(Collected data)
------------------------------------

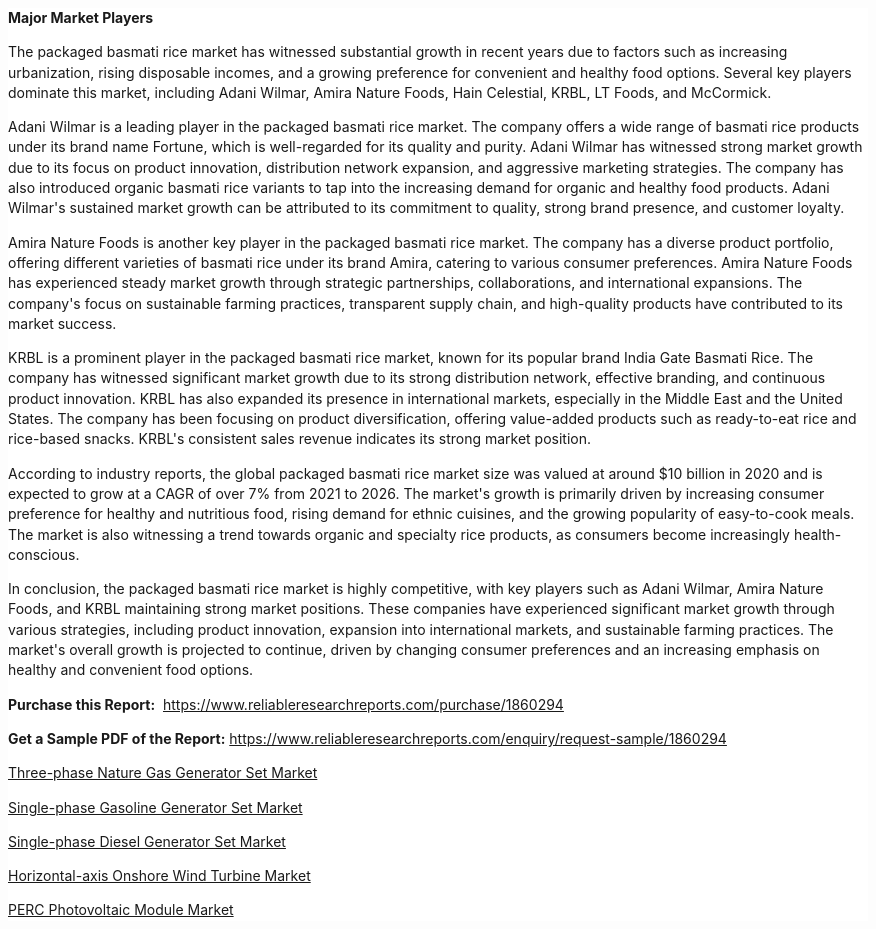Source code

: <p><strong>Major Market Players</strong></p>
<p><p>The packaged basmati rice market has witnessed substantial growth in recent years due to factors such as increasing urbanization, rising disposable incomes, and a growing preference for convenient and healthy food options. Several key players dominate this market, including Adani Wilmar, Amira Nature Foods, Hain Celestial, KRBL, LT Foods, and McCormick.</p><p>Adani Wilmar is a leading player in the packaged basmati rice market. The company offers a wide range of basmati rice products under its brand name Fortune, which is well-regarded for its quality and purity. Adani Wilmar has witnessed strong market growth due to its focus on product innovation, distribution network expansion, and aggressive marketing strategies. The company has also introduced organic basmati rice variants to tap into the increasing demand for organic and healthy food products. Adani Wilmar's sustained market growth can be attributed to its commitment to quality, strong brand presence, and customer loyalty.</p><p>Amira Nature Foods is another key player in the packaged basmati rice market. The company has a diverse product portfolio, offering different varieties of basmati rice under its brand Amira, catering to various consumer preferences. Amira Nature Foods has experienced steady market growth through strategic partnerships, collaborations, and international expansions. The company's focus on sustainable farming practices, transparent supply chain, and high-quality products have contributed to its market success.</p><p>KRBL is a prominent player in the packaged basmati rice market, known for its popular brand India Gate Basmati Rice. The company has witnessed significant market growth due to its strong distribution network, effective branding, and continuous product innovation. KRBL has also expanded its presence in international markets, especially in the Middle East and the United States. The company has been focusing on product diversification, offering value-added products such as ready-to-eat rice and rice-based snacks. KRBL's consistent sales revenue indicates its strong market position.</p><p>According to industry reports, the global packaged basmati rice market size was valued at around $10 billion in 2020 and is expected to grow at a CAGR of over 7% from 2021 to 2026. The market's growth is primarily driven by increasing consumer preference for healthy and nutritious food, rising demand for ethnic cuisines, and the growing popularity of easy-to-cook meals. The market is also witnessing a trend towards organic and specialty rice products, as consumers become increasingly health-conscious.</p><p>In conclusion, the packaged basmati rice market is highly competitive, with key players such as Adani Wilmar, Amira Nature Foods, and KRBL maintaining strong market positions. These companies have experienced significant market growth through various strategies, including product innovation, expansion into international markets, and sustainable farming practices. The market's overall growth is projected to continue, driven by changing consumer preferences and an increasing emphasis on healthy and convenient food options.</p></p>
<p><strong>Purchase this Report:</strong>&nbsp;&nbsp;<a href="https://www.reliableresearchreports.com/purchase/1860294">https://www.reliableresearchreports.com/purchase/1860294</a></p>
<p></p>
<p><strong>Get a Sample PDF of the Report:</strong>&nbsp;<a href="https://www.reliableresearchreports.com/enquiry/request-sample/1860294">https://www.reliableresearchreports.com/enquiry/request-sample/1860294</a></p>
<p><p><a href="https://github.com/antony131rp/Market-Research-Report-List-1/blob/main/three-phase-nature-gas-generator-set-market.md">Three-phase Nature Gas Generator Set Market</a></p><p><a href="https://github.com/bracarafogo/Market-Research-Report-List-1/blob/main/single-phase-gasoline-generator-set-market.md">Single-phase Gasoline Generator Set Market</a></p><p><a href="https://github.com/mohamedbakry57/Market-Research-Report-List-1/blob/main/single-phase-diesel-generator-set-market.md">Single-phase Diesel Generator Set Market</a></p><p><a href="https://github.com/laholand/Market-Research-Report-List-1/blob/main/horizontal-axis-onshore-wind-turbine-market.md">Horizontal-axis Onshore Wind Turbine Market</a></p><p><a href="https://github.com/sougarounis/Market-Research-Report-List-1/blob/main/perc-photovoltaic-module-market.md">PERC Photovoltaic Module Market</a></p></p>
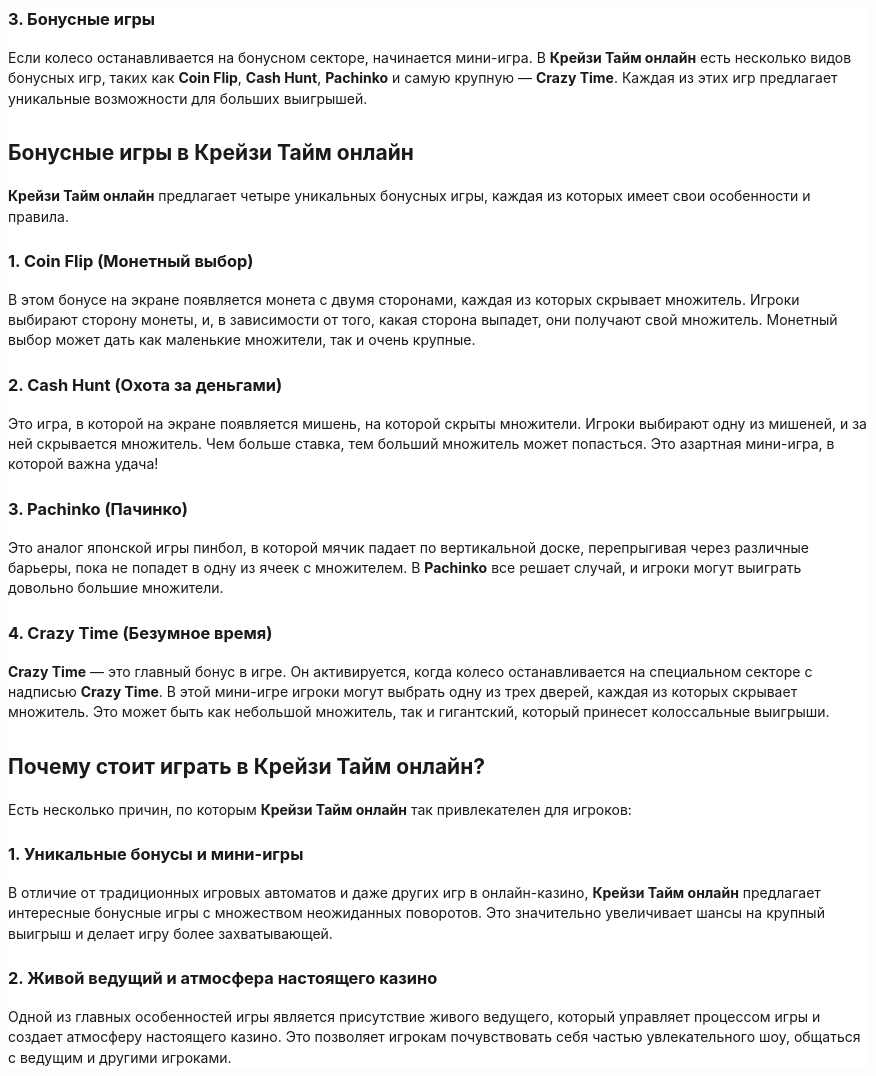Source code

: ### 3. Бонусные игры

Если колесо останавливается на бонусном секторе, начинается мини-игра. В **Крейзи Тайм онлайн** есть несколько видов бонусных игр, таких как **Coin Flip**, **Cash Hunt**, **Pachinko** и самую крупную — **Crazy Time**. Каждая из этих игр предлагает уникальные возможности для больших выигрышей.

## Бонусные игры в Крейзи Тайм онлайн

**Крейзи Тайм онлайн** предлагает четыре уникальных бонусных игры, каждая из которых имеет свои особенности и правила.

### 1. **Coin Flip (Монетный выбор)**

В этом бонусе на экране появляется монета с двумя сторонами, каждая из которых скрывает множитель. Игроки выбирают сторону монеты, и, в зависимости от того, какая сторона выпадет, они получают свой множитель. Монетный выбор может дать как маленькие множители, так и очень крупные.

### 2. **Cash Hunt (Охота за деньгами)**

Это игра, в которой на экране появляется мишень, на которой скрыты множители. Игроки выбирают одну из мишеней, и за ней скрывается множитель. Чем больше ставка, тем больший множитель может попасться. Это азартная мини-игра, в которой важна удача!

### 3. **Pachinko (Пачинко)**

Это аналог японской игры пинбол, в которой мячик падает по вертикальной доске, перепрыгивая через различные барьеры, пока не попадет в одну из ячеек с множителем. В **Pachinko** все решает случай, и игроки могут выиграть довольно большие множители.

### 4. **Crazy Time (Безумное время)**

**Crazy Time** — это главный бонус в игре. Он активируется, когда колесо останавливается на специальном секторе с надписью **Crazy Time**. В этой мини-игре игроки могут выбрать одну из трех дверей, каждая из которых скрывает множитель. Это может быть как небольшой множитель, так и гигантский, который принесет колоссальные выигрыши.

## Почему стоит играть в Крейзи Тайм онлайн?

Есть несколько причин, по которым **Крейзи Тайм онлайн** так привлекателен для игроков:

### 1. **Уникальные бонусы и мини-игры**

В отличие от традиционных игровых автоматов и даже других игр в онлайн-казино, **Крейзи Тайм онлайн** предлагает интересные бонусные игры с множеством неожиданных поворотов. Это значительно увеличивает шансы на крупный выигрыш и делает игру более захватывающей.

### 2. **Живой ведущий и атмосфера настоящего казино**

Одной из главных особенностей игры является присутствие живого ведущего, который управляет процессом игры и создает атмосферу настоящего казино. Это позволяет игрокам почувствовать себя частью увлекательного шоу, общаться с ведущим и другими игроками.
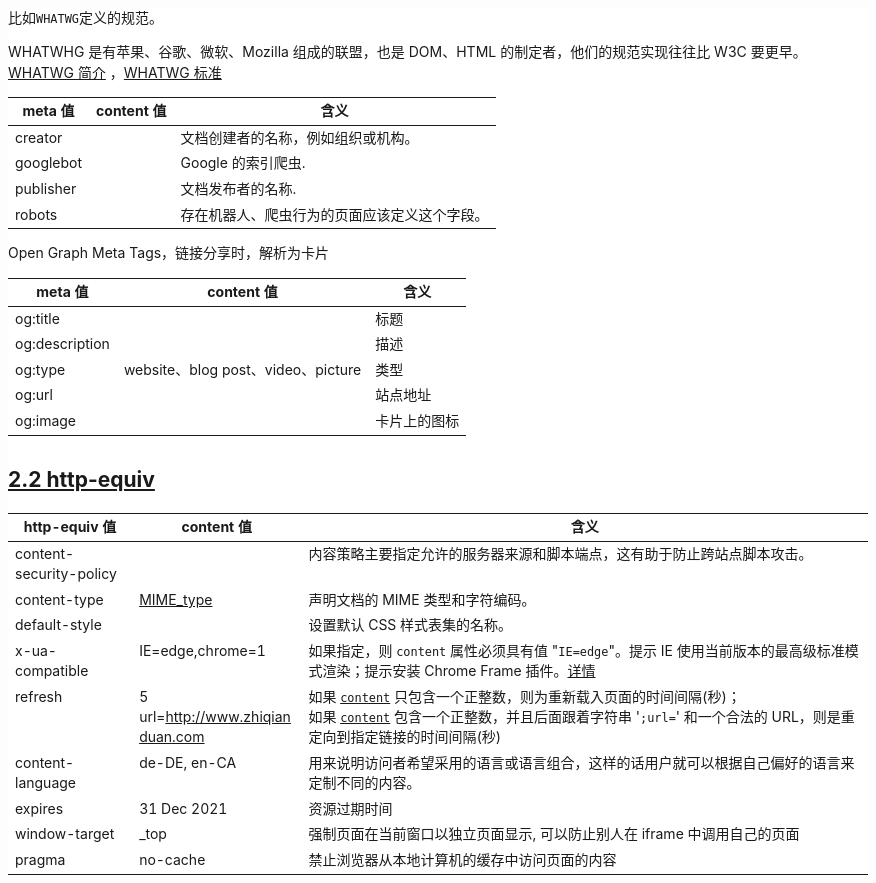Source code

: 比如`WHATWG`定义的规范。

WHATWHG 是有苹果、谷歌、微软、Mozilla 组成的联盟，也是 DOM、HTML 的制定者，他们的规范实现往往比 W3C 要更早。[WHATWG 简介](https://www.infoq.cn/article/bsvFxt96DOh-SBZphBwJ) ，[WHATWG 标准](https://whatwg.org/)

| meta 值   | content 值 | 含义                                         |
| --------- | ---------- | -------------------------------------------- |
| creator   |            | 文档创建者的名称，例如组织或机构。           |
| googlebot |            | Google 的索引爬虫.                           |
| publisher |            | 文档发布者的名称.                            |
| robots    |            | 存在机器人、爬虫行为的页面应该定义这个字段。 |

Open Graph Meta Tags，链接分享时，解析为卡片

| meta 值        | content 值                         | 含义         |
| -------------- | ---------------------------------- | ------------ |
| og:title       |                                    | 标题         |
| og:description |                                    | 描述         |
| og:type        | website、blog post、video、picture | 类型         |
| og:url         |                                    | 站点地址     |
| og:image       |                                    | 卡片上的图标 |

## [2.2 http-equiv](https://developer.mozilla.org/en-US/docs/Web/HTML/Element/meta#attr-http-equiv)

| http-equiv 值           | content 值                                                                               | 含义                                                                                                                                                                                                                                                                                                                                                  |
| ----------------------- | ---------------------------------------------------------------------------------------- | ----------------------------------------------------------------------------------------------------------------------------------------------------------------------------------------------------------------------------------------------------------------------------------------------------------------------------------------------------- |
| content-security-policy |                                                                                          | 内容策略主要指定允许的服务器来源和脚本端点，这有助于防止跨站点脚本攻击。                                                                                                                                                                                                                                                                              |
| content-type            | [MIME_type](https://developer.mozilla.org/en-US/docs/Web/HTTP/Basics_of_HTTP/MIME_types) | 声明文档的 MIME 类型和字符编码。                                                                                                                                                                                                                                                                                                                      |
| default-style           |                                                                                          | 设置默认 CSS 样式表集的名称。                                                                                                                                                                                                                                                                                                                         |
| x-ua-compatible         | IE=edge,chrome=1                                                                         | 如果指定，则 `content` 属性必须具有值 "`IE=edge`"。提示 IE 使用当前版本的最高级标准模式渲染；提示安装 Chrome Frame 插件。[详情](https://docs.microsoft.com/en-us/openspecs/ie_standards/ms-iedoco/380e2488-f5eb-4457-a07a-0cb1b6e4b4b5)                                                                                                               |
| refresh                 | 5 url=http://www.zhiqianduan.com                                                         | 如果 [`content`](https://developer.mozilla.org/zh-CN/docs/Web/HTML/Element/meta#attr-content) 只包含一个正整数，则为重新载入页面的时间间隔(秒)；<br />如果 [`content`](https://developer.mozilla.org/zh-CN/docs/Web/HTML/Element/meta#attr-content) 包含一个正整数，并且后面跟着字符串 '`;url=`' 和一个合法的 URL，则是重定向到指定链接的时间间隔(秒) |
| content-language        | de-DE, en-CA                                                                             | 用来说明访问者希望采用的语言或语言组合，这样的话用户就可以根据自己偏好的语言来定制不同的内容。                                                                                                                                                                                                                                                        |
| expires                 | 31 Dec 2021                                                                              | 资源过期时间                                                                                                                                                                                                                                                                                                                                          |
| window-target           | \_top                                                                                    | 强制页面在当前窗口以独立页面显示, 可以防止别人在 iframe 中调用自己的页面                                                                                                                                                                                                                                                                              |
| pragma                  | no-cache                                                                                 | 禁止浏览器从本地计算机的缓存中访问页面的内容                                                                                                                                                                                                                                                                                                          |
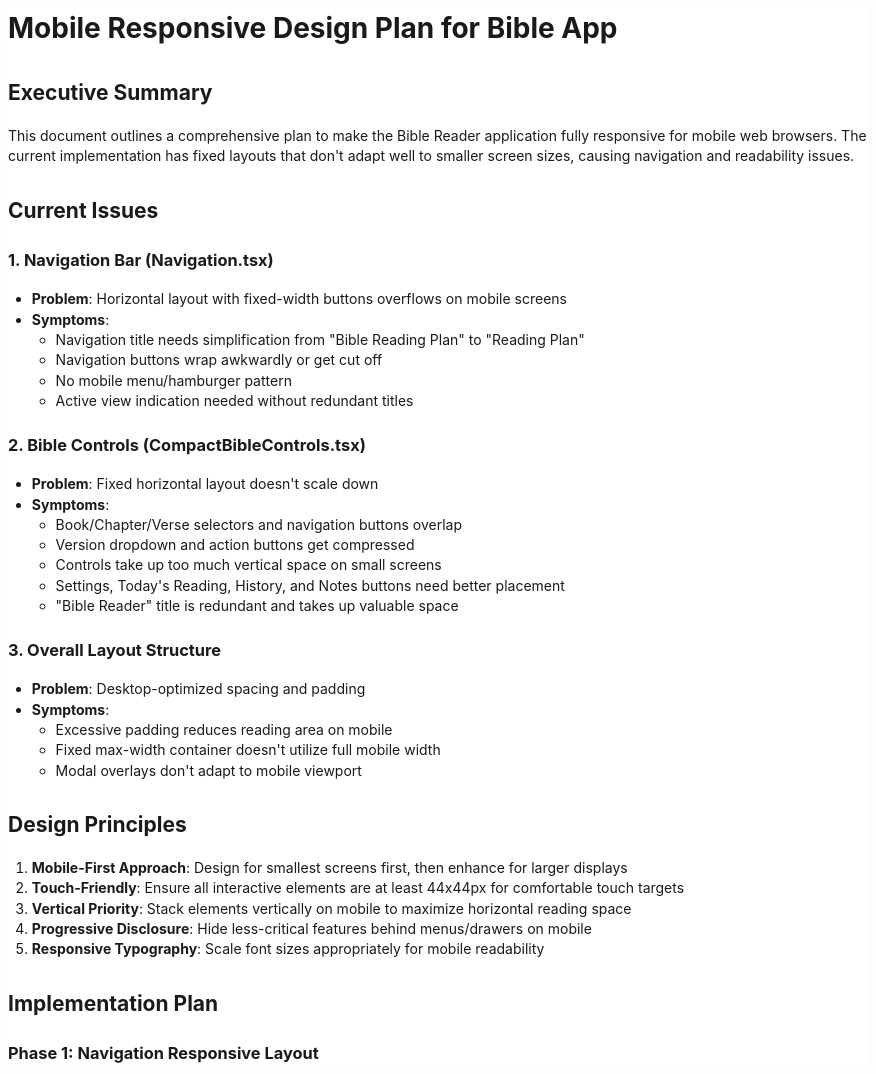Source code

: # Mobile Responsive Design Plan for Bible App

## Executive Summary

This document outlines a comprehensive plan to make the Bible Reader application fully responsive for mobile web browsers. The current implementation has fixed layouts that don't adapt well to smaller screen sizes, causing navigation and readability issues.

## Current Issues

### 1. Navigation Bar (Navigation.tsx)
- **Problem**: Horizontal layout with fixed-width buttons overflows on mobile screens
- **Symptoms**:
  - Navigation title needs simplification from "Bible Reading Plan" to "Reading Plan"
  - Navigation buttons wrap awkwardly or get cut off
  - No mobile menu/hamburger pattern
  - Active view indication needed without redundant titles

### 2. Bible Controls (CompactBibleControls.tsx)
- **Problem**: Fixed horizontal layout doesn't scale down
- **Symptoms**:
  - Book/Chapter/Verse selectors and navigation buttons overlap
  - Version dropdown and action buttons get compressed
  - Controls take up too much vertical space on small screens
  - Settings, Today's Reading, History, and Notes buttons need better placement
  - "Bible Reader" title is redundant and takes up valuable space

### 3. Overall Layout Structure
- **Problem**: Desktop-optimized spacing and padding
- **Symptoms**:
  - Excessive padding reduces reading area on mobile
  - Fixed max-width container doesn't utilize full mobile width
  - Modal overlays don't adapt to mobile viewport

## Design Principles

1. **Mobile-First Approach**: Design for smallest screens first, then enhance for larger displays
2. **Touch-Friendly**: Ensure all interactive elements are at least 44x44px for comfortable touch targets
3. **Vertical Priority**: Stack elements vertically on mobile to maximize horizontal reading space
4. **Progressive Disclosure**: Hide less-critical features behind menus/drawers on mobile
5. **Responsive Typography**: Scale font sizes appropriately for mobile readability

## Implementation Plan

### Phase 1: Navigation Responsive Layout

------------------------------------

● What you will do: From the line holding "- Controls take" to the line holding "### 3. Overall Layout Structure", inclusive, restate each line above exactly as written.

● Solution for this task:
  - Controls take up too much vertical space on small screens
  - Settings, Today's Reading, History, and Notes buttons need better placement
  - "Bible Reader" title is redundant and takes up valuable space

### 3. Overall Layout Structure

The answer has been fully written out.